» **Problem to work on**
In the article about the labor board hearing, what was the final vote in the graduate student union election?

» **Text for analysis**
PLRB hears grad student union election objection in downtown hearing


Emily Wolfe | Contributing Editor

Grad students will vote on whether or not to establish a union between April 15 and 18.

By Vaibhav Gupta, Staff Writer

Nestled in a small office in downtown’s Piatt Place building, a group of lawyers debated the future of Pitt graduate student unionization Tuesday and Wednesday.

The Pennsylvania Labor Relations Board held the hearing in response to an objection filed by graduate students on May 2. Union organizers are alleging unlawful voter intimidation by the University during the April 15-18 unionization election. Grad students decided against unionization by a vote of 712 to 675 — a margin of 37 votes.

The hearing largely centered around deciding on the union organizers’ allegation that University election watchers committed an unfair labor practice in requesting identification at the polls from voters, which organizers claim led to voter suppression. Both the union and the University were permitted to hold a list of eligible voters and both had election watchers at the polls.

» **Dataset**
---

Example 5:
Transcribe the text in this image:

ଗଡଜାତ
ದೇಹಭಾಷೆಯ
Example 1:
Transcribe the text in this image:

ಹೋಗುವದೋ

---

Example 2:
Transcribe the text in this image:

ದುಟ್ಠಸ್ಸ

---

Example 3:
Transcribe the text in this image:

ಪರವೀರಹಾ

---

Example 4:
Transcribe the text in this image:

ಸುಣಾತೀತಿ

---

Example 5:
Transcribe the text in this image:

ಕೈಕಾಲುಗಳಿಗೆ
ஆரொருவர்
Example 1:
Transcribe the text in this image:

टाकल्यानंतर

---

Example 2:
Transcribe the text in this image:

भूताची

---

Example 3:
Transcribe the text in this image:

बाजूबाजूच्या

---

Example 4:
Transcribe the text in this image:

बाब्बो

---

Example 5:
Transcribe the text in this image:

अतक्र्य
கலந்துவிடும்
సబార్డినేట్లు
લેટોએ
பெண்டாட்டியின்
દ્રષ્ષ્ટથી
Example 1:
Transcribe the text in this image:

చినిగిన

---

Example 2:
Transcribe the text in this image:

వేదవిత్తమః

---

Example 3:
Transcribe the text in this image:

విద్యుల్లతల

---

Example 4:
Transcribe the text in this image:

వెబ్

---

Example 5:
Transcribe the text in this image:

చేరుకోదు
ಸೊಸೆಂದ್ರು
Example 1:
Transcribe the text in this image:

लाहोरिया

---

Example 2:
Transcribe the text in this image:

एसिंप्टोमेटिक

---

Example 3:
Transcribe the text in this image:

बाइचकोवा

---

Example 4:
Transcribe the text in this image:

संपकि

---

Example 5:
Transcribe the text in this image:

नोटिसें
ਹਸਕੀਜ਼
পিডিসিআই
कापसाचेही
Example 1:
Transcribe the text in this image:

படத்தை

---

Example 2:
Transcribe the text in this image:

» **Task output**
Graduate students voted 712 to 675 against unionization, a margin of 37 votes.